The morning was, in fact, unusually sultry for September, and the wind showed no signs of increasing and cooling the air.
“Well,” replied John Hart, “this is a good morning to sleep, but I don’t know as I would go below if I were you, squire. You know, if a man has any tendency to be squeamish, that is apt to send him off.”
“Yes, I know,” answered the squire; “but it seems so nice and still that I think it won’t disturb me. I’ll just drop off to sleep as easy as a kitten.”
He accordingly descended the companion, looked sharply at Ed Sanders, to satisfy himself that he was sound asleep, and went to the forward end of the cabin.
“Let’s see,” he muttered, “I wonder if the ‘third starboard locker’ means the third from the stern or the third from the bow.”
The squire began opening the lockers along the starboard side, at random, and peering inside.
“We’ll see what sort of an equipment these youngsters have left us,” he exclaimed, aloud.
But, just at this moment, the squire felt a queer sensation, like a strange, quick spasm of dizziness, accompanied by a slight shiver. It was gone the next moment.
“Nonsense!” he exclaimed to himself. “Funny how a man’s imagination works in a cubby-hole like this. I almost thought I was dizzy for a moment. Confound that John Hart! I wish he hadn’t said anything about being seasick. Of course a man can’t be seasick on a quiet day like this. Pooh!”
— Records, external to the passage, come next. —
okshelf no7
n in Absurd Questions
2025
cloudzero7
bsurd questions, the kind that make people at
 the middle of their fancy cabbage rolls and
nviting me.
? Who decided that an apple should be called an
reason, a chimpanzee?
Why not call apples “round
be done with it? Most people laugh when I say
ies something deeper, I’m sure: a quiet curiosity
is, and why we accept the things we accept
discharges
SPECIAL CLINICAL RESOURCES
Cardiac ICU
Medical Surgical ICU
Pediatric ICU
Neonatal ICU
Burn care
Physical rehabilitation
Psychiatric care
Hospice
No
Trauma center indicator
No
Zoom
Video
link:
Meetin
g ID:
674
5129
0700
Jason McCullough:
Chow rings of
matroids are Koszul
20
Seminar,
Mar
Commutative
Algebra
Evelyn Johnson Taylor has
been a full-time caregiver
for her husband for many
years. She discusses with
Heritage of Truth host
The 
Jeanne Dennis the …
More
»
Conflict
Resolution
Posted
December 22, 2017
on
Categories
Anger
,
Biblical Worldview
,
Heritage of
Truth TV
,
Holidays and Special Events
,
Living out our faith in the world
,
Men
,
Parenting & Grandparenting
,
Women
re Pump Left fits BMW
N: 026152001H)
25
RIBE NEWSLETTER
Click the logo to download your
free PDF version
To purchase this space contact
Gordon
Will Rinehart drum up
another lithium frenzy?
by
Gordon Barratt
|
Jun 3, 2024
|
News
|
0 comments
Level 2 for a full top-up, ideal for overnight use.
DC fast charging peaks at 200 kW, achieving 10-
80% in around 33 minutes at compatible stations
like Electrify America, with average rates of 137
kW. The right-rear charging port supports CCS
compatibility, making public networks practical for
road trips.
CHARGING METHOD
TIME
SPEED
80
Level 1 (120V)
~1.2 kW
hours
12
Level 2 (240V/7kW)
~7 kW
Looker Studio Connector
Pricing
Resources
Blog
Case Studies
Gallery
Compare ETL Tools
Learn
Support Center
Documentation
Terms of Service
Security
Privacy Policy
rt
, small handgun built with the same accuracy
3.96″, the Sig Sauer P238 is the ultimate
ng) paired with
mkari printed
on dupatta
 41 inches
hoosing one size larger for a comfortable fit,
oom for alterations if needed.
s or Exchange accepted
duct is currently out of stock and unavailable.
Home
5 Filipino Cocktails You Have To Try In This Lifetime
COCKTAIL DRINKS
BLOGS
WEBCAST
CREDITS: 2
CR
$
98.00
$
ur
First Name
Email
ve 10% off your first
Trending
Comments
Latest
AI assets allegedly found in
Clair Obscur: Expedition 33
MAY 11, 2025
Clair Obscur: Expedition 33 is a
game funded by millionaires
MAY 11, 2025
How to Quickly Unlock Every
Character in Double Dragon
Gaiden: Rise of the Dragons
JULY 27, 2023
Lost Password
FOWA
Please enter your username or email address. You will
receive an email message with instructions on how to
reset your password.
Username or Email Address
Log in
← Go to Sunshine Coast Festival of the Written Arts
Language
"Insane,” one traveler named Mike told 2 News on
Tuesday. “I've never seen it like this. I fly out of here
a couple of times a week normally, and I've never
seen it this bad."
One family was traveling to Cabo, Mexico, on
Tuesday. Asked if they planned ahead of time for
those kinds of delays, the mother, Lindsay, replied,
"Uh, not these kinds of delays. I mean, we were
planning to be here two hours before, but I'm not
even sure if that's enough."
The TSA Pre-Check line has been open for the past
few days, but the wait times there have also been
The squire perhaps had not taken into account, as had John Hart, that, whereas the sea was not ruffled by any chop-sea or breakers, there was still an exceedingly long, almost imperceptible undulation of the bay; a moderate but continuous heaving of the ground-swell, that swayed the boat gently from beam to beam or rocked it slowly from stem to stern. The squire did not realize that it was this that had set his brain momentarily awhirl.